■ ABOUT THIS EXERCISE
In the data below, the answer is the run of lines from the line containing "Get In Touch" through the line containing "Back To Top", both included; print it exactly and nothing else.

■ LISTED ENTRIES
+++++

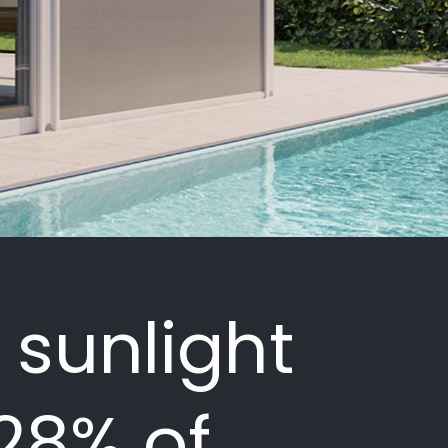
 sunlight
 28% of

+++++

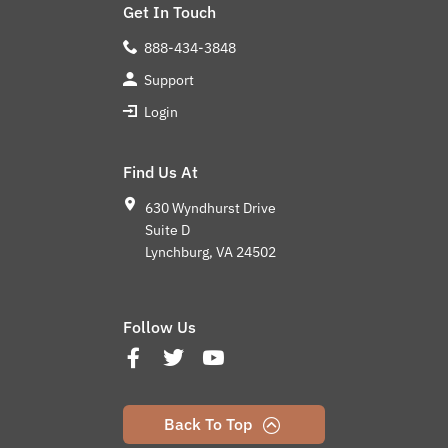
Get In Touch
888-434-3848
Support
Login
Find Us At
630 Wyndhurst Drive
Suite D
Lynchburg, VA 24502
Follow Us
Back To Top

+++++

■ WRITTEN REPLY
Get In Touch
888-434-3848
Support
Login
Find Us At
630 Wyndhurst Drive
Suite D
Lynchburg, VA 24502
Follow Us
Back To Top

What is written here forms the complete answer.